Paris, France – A recent poll conducted by Ifop for the Anonymous Workers Association revealed that nearly half of the French public believe it is impossible to reduce the country’s national debt without impacting pension values. This reflects growing concern about the future of the pension system and public finances in France. This shift in public opinion comes at a time when the French government is facing increasing pressure to contain the budget deficit. Political and economic debates surrounding pension reform are also intensifying ahead of the upcoming presidential elections.
Declining confidence in pension protection
The survey revealed that a growing number of French people no longer believe pensions will remain immune to austerity measures and financial reforms. More than half of the respondents supported the idea that achieving fiscal balance requires a review of some of the privileges associated with the pension system. A significant number of retirees themselves shared this view, indicating a growing awareness of the scale of the challenges facing French public finances.
Controversy over living standards
The survey highlighted a growing trend among the French that the standard of living for working people should be higher than that of retirees.
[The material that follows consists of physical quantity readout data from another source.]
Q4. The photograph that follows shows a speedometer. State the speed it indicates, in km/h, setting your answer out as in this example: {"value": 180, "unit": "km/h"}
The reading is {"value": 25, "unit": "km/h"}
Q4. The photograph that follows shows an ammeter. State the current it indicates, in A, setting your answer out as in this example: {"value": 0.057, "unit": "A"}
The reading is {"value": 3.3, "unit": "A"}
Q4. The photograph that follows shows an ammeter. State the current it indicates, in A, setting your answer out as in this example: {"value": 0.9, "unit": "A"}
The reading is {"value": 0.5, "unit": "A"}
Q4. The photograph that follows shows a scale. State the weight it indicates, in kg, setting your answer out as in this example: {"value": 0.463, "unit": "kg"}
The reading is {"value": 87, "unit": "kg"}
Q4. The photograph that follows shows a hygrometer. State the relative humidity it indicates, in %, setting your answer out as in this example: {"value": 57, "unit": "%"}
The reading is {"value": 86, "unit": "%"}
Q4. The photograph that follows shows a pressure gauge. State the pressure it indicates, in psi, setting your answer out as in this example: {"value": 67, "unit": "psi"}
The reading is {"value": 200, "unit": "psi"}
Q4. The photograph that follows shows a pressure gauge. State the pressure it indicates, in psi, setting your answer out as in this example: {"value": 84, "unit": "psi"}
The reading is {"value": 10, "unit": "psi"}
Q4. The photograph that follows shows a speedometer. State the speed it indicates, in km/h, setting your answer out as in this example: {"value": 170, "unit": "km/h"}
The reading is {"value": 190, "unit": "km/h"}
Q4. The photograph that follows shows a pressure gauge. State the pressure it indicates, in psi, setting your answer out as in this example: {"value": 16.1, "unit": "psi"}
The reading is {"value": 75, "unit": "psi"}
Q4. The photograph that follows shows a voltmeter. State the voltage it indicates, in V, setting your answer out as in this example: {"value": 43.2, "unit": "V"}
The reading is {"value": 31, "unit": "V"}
The results showed that nearly six out of ten French people support this view. A significant number of older people and retirees also agreed. These sentiments follow official studies that have shown an improvement in the standard of living for a percentage of retirees in recent years, compared to some working-age groups.
Public debt is at the forefront of concerns
These results coincide with growing concern over France’s rising public debt, with 81% of respondents expressing worries about the country’s financial situation. The survey also revealed that three-quarters of those polled support abolishing special pension schemes. In contrast, experts and economic associations believe that extending working years or raising the retirement age might be a more effective option than reducing pensions, given the potential for the latter to erode retirees’ purchasing power and negatively impact consumption and economic activity.